----- DATASET ENTRIES -----
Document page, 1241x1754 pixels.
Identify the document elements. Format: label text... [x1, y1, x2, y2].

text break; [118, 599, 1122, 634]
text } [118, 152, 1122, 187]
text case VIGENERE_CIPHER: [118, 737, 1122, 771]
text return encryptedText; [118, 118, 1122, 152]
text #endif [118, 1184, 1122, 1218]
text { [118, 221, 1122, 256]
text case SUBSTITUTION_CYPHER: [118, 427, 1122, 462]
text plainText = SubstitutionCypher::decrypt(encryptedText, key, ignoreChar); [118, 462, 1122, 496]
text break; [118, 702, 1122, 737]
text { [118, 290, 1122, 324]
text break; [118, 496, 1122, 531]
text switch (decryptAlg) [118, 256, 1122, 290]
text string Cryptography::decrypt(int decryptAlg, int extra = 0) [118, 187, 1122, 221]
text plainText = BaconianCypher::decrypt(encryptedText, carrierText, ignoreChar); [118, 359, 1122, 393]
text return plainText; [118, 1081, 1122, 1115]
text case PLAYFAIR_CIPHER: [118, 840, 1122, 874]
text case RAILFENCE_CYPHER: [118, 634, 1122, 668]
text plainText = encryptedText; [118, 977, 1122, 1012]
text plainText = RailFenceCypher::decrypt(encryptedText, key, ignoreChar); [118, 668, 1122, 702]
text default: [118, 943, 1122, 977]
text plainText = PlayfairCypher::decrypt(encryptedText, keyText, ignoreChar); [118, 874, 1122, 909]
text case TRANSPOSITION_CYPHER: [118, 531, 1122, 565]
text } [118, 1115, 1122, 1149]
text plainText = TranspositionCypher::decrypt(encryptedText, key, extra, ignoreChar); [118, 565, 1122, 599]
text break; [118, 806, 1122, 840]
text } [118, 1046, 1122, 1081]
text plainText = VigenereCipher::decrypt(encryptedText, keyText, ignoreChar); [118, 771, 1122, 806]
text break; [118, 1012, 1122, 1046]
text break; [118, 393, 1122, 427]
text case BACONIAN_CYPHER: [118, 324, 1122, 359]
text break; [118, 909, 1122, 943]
-----
▸ **THE EXERCISE**
Write out the text in the data as a numbered list of lines, omitting any blank lines.

▸ **ANSWER BELOW**
1. Document page, 1241x1754 pixels.
2. Identify the document elements. Format: label text... [x1, y1, x2, y2].
3. text break; [118, 599, 1122, 634]
4. text } [118, 152, 1122, 187]
5. text case VIGENERE_CIPHER: [118, 737, 1122, 771]
6. text return encryptedText; [118, 118, 1122, 152]
7. text #endif [118, 1184, 1122, 1218]
8. text { [118, 221, 1122, 256]
9. text case SUBSTITUTION_CYPHER: [118, 427, 1122, 462]
10. text plainText = SubstitutionCypher::decrypt(encryptedText, key, ignoreChar); [118, 462, 1122, 496]
11. text break; [118, 702, 1122, 737]
12. text { [118, 290, 1122, 324]
13. text break; [118, 496, 1122, 531]
14. text switch (decryptAlg) [118, 256, 1122, 290]
15. text string Cryptography::decrypt(int decryptAlg, int extra = 0) [118, 187, 1122, 221]
16. text plainText = BaconianCypher::decrypt(encryptedText, carrierText, ignoreChar); [118, 359, 1122, 393]
17. text return plainText; [118, 1081, 1122, 1115]
18. text case PLAYFAIR_CIPHER: [118, 840, 1122, 874]
19. text case RAILFENCE_CYPHER: [118, 634, 1122, 668]
20. text plainText = encryptedText; [118, 977, 1122, 1012]
21. text plainText = RailFenceCypher::decrypt(encryptedText, key, ignoreChar); [118, 668, 1122, 702]
22. text default: [118, 943, 1122, 977]
23. text plainText = PlayfairCypher::decrypt(encryptedText, keyText, ignoreChar); [118, 874, 1122, 909]
24. text case TRANSPOSITION_CYPHER: [118, 531, 1122, 565]
25. text } [118, 1115, 1122, 1149]
26. text plainText = TranspositionCypher::decrypt(encryptedText, key, extra, ignoreChar); [118, 565, 1122, 599]
27. text break; [118, 806, 1122, 840]
28. text } [118, 1046, 1122, 1081]
29. text plainText = VigenereCipher::decrypt(encryptedText, keyText, ignoreChar); [118, 771, 1122, 806]
30. text break; [118, 1012, 1122, 1046]
31. text break; [118, 393, 1122, 427]
32. text case BACONIAN_CYPHER: [118, 324, 1122, 359]
33. text break; [118, 909, 1122, 943]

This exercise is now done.